#### TASK TO CARRY OUT
Where a line in the records below includes "expresión", pull that line out.
==*==
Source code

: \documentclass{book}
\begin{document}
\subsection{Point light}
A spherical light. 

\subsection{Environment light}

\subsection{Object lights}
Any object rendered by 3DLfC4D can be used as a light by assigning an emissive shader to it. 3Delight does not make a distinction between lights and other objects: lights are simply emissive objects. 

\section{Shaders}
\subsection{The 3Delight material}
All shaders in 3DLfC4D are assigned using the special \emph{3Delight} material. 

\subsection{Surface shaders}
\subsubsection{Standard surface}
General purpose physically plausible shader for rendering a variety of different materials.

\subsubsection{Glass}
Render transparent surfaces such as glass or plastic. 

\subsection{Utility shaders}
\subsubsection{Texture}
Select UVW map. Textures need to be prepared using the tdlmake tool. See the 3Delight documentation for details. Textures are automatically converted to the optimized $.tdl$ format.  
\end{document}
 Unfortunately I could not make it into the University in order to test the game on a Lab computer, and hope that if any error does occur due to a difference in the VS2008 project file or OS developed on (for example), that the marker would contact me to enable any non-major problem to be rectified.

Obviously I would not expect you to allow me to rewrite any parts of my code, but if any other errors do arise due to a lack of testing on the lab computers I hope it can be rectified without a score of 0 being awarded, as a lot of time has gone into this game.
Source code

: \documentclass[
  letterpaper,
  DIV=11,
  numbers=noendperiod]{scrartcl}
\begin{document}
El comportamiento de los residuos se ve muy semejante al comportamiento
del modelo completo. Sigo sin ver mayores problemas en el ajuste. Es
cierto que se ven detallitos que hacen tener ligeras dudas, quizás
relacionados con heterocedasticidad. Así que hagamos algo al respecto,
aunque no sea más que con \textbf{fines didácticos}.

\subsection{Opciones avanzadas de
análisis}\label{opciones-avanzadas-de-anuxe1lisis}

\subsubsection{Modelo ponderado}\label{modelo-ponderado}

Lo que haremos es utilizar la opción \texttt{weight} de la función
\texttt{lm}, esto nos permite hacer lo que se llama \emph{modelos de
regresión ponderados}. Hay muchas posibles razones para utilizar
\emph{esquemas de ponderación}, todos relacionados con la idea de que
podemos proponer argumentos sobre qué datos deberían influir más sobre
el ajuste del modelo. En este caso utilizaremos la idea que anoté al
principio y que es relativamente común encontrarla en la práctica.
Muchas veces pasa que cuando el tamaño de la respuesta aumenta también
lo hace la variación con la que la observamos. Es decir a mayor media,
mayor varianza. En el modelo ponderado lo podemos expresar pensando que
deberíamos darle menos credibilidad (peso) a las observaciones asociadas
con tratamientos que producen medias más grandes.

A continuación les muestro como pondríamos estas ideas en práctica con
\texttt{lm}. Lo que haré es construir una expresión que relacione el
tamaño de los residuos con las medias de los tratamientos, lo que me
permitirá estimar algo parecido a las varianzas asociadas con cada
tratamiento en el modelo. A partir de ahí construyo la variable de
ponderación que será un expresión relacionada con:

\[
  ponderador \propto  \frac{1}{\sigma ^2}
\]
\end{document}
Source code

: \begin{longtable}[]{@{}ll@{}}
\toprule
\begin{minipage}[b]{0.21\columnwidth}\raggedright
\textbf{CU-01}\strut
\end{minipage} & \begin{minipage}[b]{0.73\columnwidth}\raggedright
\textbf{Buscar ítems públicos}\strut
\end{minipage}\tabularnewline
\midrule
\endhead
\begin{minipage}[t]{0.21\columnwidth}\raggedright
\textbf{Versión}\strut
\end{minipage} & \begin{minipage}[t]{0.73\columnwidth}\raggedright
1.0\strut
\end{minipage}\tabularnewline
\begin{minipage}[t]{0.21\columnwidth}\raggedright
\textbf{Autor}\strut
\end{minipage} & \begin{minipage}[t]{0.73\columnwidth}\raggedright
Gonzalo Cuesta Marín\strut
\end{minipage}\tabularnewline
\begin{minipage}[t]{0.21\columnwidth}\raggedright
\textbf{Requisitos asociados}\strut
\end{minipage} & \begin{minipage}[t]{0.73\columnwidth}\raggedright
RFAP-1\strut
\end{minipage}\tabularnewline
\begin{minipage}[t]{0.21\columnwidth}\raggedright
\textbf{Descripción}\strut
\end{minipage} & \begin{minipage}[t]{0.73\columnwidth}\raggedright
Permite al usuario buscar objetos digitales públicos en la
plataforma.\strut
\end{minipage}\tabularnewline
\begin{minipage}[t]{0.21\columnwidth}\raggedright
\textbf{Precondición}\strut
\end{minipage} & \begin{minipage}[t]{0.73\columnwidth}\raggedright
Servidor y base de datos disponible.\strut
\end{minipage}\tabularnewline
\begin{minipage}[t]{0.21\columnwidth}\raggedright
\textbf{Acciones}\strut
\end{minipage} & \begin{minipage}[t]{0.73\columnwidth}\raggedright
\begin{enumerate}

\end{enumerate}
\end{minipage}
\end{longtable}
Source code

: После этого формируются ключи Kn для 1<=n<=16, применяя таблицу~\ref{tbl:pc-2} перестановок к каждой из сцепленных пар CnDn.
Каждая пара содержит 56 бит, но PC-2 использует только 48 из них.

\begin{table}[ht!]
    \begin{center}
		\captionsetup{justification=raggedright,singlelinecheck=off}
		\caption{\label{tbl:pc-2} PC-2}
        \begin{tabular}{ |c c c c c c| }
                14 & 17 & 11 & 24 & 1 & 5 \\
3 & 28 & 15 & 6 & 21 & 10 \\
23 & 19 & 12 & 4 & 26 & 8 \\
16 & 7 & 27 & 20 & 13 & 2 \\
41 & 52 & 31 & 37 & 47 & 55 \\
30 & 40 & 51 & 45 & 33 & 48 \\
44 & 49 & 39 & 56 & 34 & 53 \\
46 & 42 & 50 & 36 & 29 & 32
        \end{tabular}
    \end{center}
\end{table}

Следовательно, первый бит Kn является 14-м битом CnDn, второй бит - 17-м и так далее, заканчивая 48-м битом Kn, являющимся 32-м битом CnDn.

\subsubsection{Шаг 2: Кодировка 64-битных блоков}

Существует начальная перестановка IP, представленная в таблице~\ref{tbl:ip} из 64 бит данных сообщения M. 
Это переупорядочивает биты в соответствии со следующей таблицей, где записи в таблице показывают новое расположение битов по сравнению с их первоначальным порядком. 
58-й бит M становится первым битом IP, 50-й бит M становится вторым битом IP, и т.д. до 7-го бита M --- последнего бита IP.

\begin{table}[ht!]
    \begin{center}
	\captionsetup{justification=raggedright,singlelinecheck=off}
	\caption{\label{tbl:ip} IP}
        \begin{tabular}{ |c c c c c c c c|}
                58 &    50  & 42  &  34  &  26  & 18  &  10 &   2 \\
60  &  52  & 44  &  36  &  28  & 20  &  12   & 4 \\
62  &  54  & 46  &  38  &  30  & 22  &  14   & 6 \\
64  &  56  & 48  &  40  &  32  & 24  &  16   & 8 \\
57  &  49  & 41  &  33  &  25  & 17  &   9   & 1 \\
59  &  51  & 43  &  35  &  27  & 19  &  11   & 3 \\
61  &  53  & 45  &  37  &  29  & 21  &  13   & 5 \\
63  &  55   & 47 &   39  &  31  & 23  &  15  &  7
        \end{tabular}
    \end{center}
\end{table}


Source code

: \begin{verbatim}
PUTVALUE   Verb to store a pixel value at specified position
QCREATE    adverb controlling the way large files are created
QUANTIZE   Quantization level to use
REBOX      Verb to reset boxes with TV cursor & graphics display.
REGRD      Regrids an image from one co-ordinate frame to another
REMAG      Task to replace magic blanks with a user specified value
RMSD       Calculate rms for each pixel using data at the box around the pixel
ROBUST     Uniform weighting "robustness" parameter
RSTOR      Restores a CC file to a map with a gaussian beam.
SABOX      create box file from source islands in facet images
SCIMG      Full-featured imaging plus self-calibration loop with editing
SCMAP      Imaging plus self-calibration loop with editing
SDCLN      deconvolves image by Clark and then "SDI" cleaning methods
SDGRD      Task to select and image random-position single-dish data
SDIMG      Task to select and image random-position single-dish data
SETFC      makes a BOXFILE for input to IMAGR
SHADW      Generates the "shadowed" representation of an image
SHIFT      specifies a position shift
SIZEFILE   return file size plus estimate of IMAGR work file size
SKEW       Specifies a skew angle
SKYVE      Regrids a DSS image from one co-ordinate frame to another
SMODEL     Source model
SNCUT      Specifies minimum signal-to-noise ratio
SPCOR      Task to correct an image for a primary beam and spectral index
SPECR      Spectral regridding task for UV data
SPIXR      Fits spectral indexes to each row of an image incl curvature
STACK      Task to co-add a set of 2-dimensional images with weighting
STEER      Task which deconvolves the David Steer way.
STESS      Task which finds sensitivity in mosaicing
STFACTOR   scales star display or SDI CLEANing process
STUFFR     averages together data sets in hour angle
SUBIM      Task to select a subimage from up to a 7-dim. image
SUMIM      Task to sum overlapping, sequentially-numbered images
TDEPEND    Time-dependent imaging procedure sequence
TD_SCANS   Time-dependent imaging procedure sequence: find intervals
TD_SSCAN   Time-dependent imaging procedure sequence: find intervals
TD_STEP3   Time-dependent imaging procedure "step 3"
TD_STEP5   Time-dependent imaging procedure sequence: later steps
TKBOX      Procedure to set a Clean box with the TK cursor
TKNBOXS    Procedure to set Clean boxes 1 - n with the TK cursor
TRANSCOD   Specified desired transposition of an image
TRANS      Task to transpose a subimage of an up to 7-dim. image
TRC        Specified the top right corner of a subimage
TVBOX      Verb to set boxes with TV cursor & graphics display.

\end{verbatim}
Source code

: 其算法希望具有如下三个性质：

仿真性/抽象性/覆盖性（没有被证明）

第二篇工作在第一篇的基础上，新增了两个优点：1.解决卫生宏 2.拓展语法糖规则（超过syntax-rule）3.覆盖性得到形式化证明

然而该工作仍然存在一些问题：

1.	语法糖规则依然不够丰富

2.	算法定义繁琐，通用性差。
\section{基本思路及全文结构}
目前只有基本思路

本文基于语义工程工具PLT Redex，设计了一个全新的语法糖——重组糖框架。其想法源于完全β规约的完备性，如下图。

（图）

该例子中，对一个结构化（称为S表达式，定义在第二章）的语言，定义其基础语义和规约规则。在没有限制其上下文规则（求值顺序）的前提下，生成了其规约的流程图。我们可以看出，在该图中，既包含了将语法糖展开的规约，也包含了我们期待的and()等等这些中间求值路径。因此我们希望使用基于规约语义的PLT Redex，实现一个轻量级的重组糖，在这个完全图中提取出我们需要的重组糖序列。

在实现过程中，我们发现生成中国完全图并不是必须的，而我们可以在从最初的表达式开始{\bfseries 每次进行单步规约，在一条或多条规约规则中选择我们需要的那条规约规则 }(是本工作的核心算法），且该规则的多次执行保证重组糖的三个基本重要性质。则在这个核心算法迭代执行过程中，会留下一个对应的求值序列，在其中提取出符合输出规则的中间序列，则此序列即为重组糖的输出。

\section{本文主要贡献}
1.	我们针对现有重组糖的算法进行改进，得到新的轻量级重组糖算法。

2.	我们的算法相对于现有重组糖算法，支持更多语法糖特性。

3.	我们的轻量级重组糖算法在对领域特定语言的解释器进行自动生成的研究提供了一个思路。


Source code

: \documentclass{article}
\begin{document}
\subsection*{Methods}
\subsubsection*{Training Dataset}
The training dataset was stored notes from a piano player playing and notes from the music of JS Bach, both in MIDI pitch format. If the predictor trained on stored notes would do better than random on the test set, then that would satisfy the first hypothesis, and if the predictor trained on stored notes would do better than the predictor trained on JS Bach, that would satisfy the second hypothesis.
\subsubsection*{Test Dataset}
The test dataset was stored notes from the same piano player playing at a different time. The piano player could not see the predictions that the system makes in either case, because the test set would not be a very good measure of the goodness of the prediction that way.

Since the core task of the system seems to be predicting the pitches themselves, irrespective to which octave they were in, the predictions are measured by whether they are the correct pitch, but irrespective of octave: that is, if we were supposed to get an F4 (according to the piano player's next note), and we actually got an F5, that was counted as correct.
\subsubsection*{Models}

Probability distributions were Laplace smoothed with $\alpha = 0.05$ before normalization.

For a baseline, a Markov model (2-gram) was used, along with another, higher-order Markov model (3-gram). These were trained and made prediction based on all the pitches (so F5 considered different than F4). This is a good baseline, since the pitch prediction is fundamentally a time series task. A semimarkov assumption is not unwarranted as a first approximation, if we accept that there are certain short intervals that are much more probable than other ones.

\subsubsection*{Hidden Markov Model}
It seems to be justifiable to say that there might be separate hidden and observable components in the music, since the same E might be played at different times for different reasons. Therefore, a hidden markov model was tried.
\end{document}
==*==
#### ANSWER AREA
\texttt{lm}. Lo que haré es construir una expresión que relacione el
ponderación que será un expresión relacionada con:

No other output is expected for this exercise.